Decoupled Authentication: What is it and What is it For?

November 3, 2021

3-D secure, which is the protocol used in a standard transaction, uses a system in which the cardholder needs to occasionally authenticate certain purchases at the moment the transaction is taking place either by mobile, website or brick-and-mortar. This means the merchant and the buyer need to be engaging with each other at the time of verification.

In contrast, decoupled authentication is a more efficient way to get approval without much work required by part of the merchant or customer.

“With Decoupled Authentication a merchant can verify the customer’s identity and authenticate the transaction through a different channel, such as a mobile push notification inside their banking app or by email or any other way the Issuer bank elects to reach out to the cardholder to inform them that there is an authentication (or a payment consent) request from a merchant.”

This authentication can take a few minutes up to a week depending on the merchant’s preference.

Decoupled Authentication can be used in a variety of cases, such as mobile payments, merchant initiated transactions and mail or phone order. 

In the case of mobile payments, instead of showing the customer’s bank display in a mobile app to ask for verification while purchasing, which is the approach currently taken by the 3-D Secure protocol, decoupled authentication will be much cheaper and simpler, as well as putting less stress on the consumer, as the merchant can send a notification that can then be authenticated through the customer’s banking app.

In the case of merchant initiated transactions (MIT), such as card on file payments, subscription-based payments, or even recurring payments for variable amounts, decoupled authentication is a hassle-free option, as with the regular 3-D Secure protocol merchants may face challenges when the customer is not actively engaging with them.

Decoupled authentication is also recommended when making mail/phone Order (MOTO) transactions.
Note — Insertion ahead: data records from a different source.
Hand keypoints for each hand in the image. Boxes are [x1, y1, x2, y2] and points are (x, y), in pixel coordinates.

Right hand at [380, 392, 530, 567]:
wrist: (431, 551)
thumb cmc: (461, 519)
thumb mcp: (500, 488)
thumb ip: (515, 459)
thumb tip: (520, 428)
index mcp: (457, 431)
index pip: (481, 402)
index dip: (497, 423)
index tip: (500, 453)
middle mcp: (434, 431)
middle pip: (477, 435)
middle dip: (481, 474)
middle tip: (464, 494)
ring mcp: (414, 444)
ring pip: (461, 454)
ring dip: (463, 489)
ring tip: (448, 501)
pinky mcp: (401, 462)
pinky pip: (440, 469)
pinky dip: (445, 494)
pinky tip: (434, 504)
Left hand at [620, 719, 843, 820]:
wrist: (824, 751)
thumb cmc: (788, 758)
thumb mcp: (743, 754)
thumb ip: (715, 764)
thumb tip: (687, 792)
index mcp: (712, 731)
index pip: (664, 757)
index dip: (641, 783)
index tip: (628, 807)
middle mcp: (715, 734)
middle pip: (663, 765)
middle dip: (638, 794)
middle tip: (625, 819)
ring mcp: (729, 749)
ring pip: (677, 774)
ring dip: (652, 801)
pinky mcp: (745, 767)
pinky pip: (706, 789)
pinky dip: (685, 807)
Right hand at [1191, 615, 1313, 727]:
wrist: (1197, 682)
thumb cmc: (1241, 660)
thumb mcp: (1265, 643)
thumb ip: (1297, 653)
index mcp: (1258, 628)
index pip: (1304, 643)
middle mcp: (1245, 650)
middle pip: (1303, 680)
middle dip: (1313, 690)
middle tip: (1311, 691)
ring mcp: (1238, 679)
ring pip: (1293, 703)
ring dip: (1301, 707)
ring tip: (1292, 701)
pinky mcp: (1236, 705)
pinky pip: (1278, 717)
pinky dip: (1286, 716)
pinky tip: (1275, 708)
Previously, taking payments over the phone was open to a level of risk by both the merchant and the customer, as a result the approval rates for these purchases were especially low. Decoupled authentication is much more secure in this case.

There are different scenarios in which different protocols and systems must be employed in order to protect both customers and merchants. Decoupled authentication can be used in a variety of scenarios and it makes transactions hassle-free. Giving customers a more relaxed, efficient and enjoyable experience while reducing risk.